地図からわかるように、東海地震と南海地震の震源域は隣同士であり、発生のしかたも密接に関連している。詳しい古記録の調査の結果、この2つの地震は同時に発生するか、最長で2年程度の間を置いて連発してきたことがわかっている。言いかえれば、東海地震と南海地震は双子地震であり、ほぼ同時期に連発する性質をもっている。両者をひとつの地震としてみた場合の発生間隔は、90年から200年ほどである。発生の記録は、古くは飛鳥時代(西暦684年)にまでさかのぼるが、歴史資料の乏しい伊豆での明瞭な被災記録が現れるのは明応(めいおう)地震(1498年)以降である。

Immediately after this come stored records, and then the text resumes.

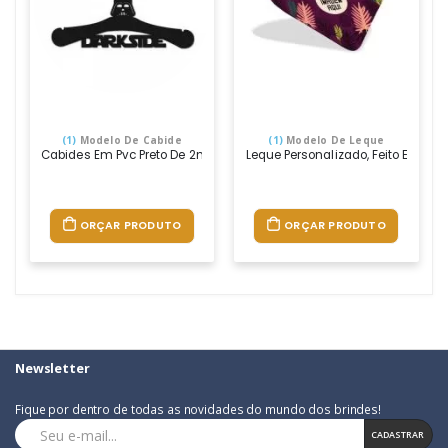
(1)
Modelo De Cabide
(1)
Modelo De Leque
Cabides Em Pvc Preto De 2mm, Cortados À Laser E Personalizado Co
Leque Personalizado, Feito Em Ps
ORÇAR PRODUTO
ORÇAR PRODUTO
Newsletter
Fique por dentro de todas as novidades do mundo dos brindes!
CADASTRAR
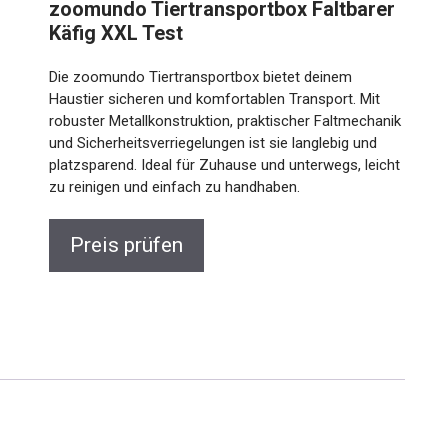
zoomundo Tiertransportbox Faltbarer
Käfig XXL Test
Die zoomundo Tiertransportbox bietet deinem
Haustier sicheren und komfortablen Transport. Mit
robuster Metallkonstruktion, praktischer Faltmechanik
und Sicherheitsverriegelungen ist sie langlebig und
platzsparend. Ideal für Zuhause und unterwegs, leicht
zu reinigen und einfach zu handhaben.
Preis prüfen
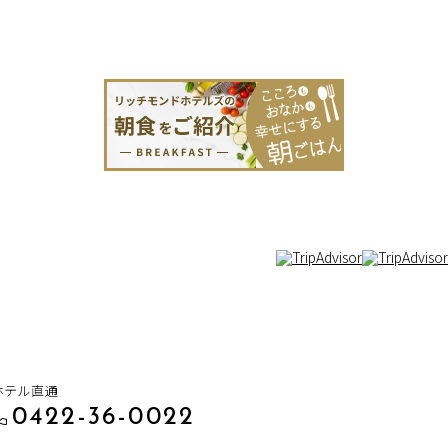
ホテル直通
0422-36-0022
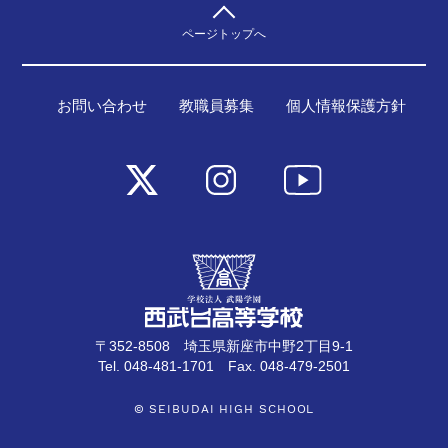
ページトップへ
お問い合わせ
教職員募集
個人情報保護方針
〒352-8508 埼玉県新座市中野2丁目9-1
Tel. 048-481-1701 Fax. 048-479-2501
© SEIBUDAI HIGH SCHOOL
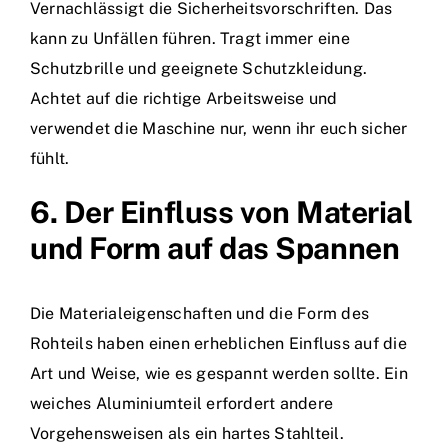
Vernachlässigt die Sicherheitsvorschriften. Das
kann zu Unfällen führen. Tragt immer eine
Schutzbrille und geeignete Schutzkleidung.
Achtet auf die richtige Arbeitsweise und
verwendet die Maschine nur, wenn ihr euch sicher
fühlt.
6. Der Einfluss von Material
und Form auf das Spannen
Die Materialeigenschaften und die Form des
Rohteils haben einen erheblichen Einfluss auf die
Art und Weise, wie es gespannt werden sollte. Ein
weiches Aluminiumteil erfordert andere
Vorgehensweisen als ein hartes Stahlteil.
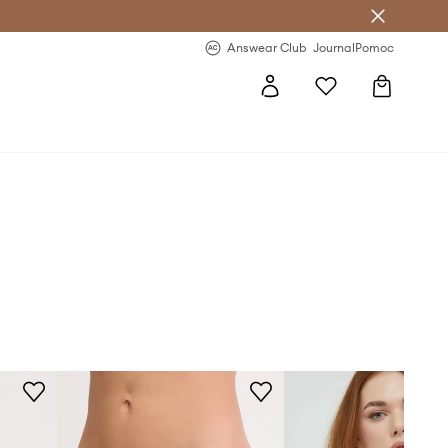
letter >
Regularne nowości >
Answear Club
Journal
Pomoc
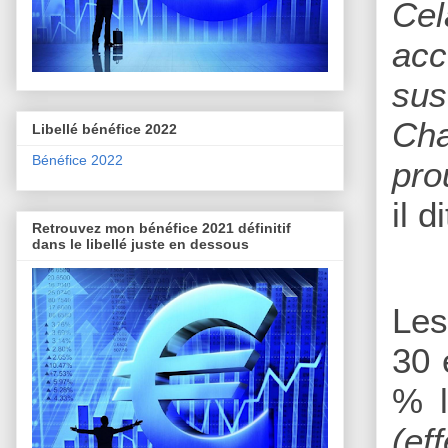
Cel
acc
sus
Cha
Libellé bénéfice 2022
Bénéfice 2022
pro
il di
Retrouvez mon bénéfice 2021 définitif
dans le libellé juste en dessous
Les
30 
% l
(ef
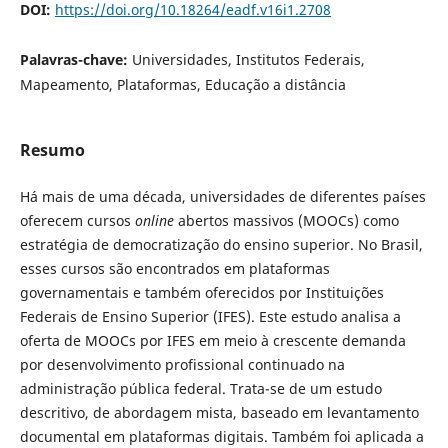
DOI:
https://doi.org/10.18264/eadf.v16i1.2708
Palavras-chave:
Universidades, Institutos Federais,
Mapeamento, Plataformas, Educação a distância
Resumo
Há mais de uma década, universidades de diferentes países
oferecem cursos
online
abertos massivos (MOOCs) como
estratégia de democratização do ensino superior. No Brasil,
esses cursos são encontrados em plataformas
governamentais e também oferecidos por Instituições
Federais de Ensino Superior (IFES). Este estudo analisa a
oferta de MOOCs por IFES em meio à crescente demanda
por desenvolvimento profissional continuado na
administração pública federal. Trata-se de um estudo
descritivo, de abordagem mista, baseado em levantamento
documental em plataformas digitais. Também foi aplicada a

一方、伊豆の東側に続くプレート境界(地図のF)で繰り返し発生するのが関東地震である。歴史上の関東地震としては、大正十二年(1923年)の関東大震災を起こした大正関東地震と、江戸時代の元禄(げんろく)十六年(1703年)に起きた元禄関東地震の2つがよく知られている。両地震とも、その揺れや津波によって伊豆に大きな被害を与えた記録が多数残されている。残念ながら、中世以前の関東地震の発生史は、関東地方の史料が乏しいために不明な点が多く、発生間隔もはっきりしない。878年、1293年、1433年などの地震記録が関東地震の候補であるが、埋もれている記録もあるとみられる。
伊豆の両側のプレート境界で発生する巨大地震。▲をつけた太線はプレート境界、A〜Fは震源域。下の年表は各地震の発生年を示す。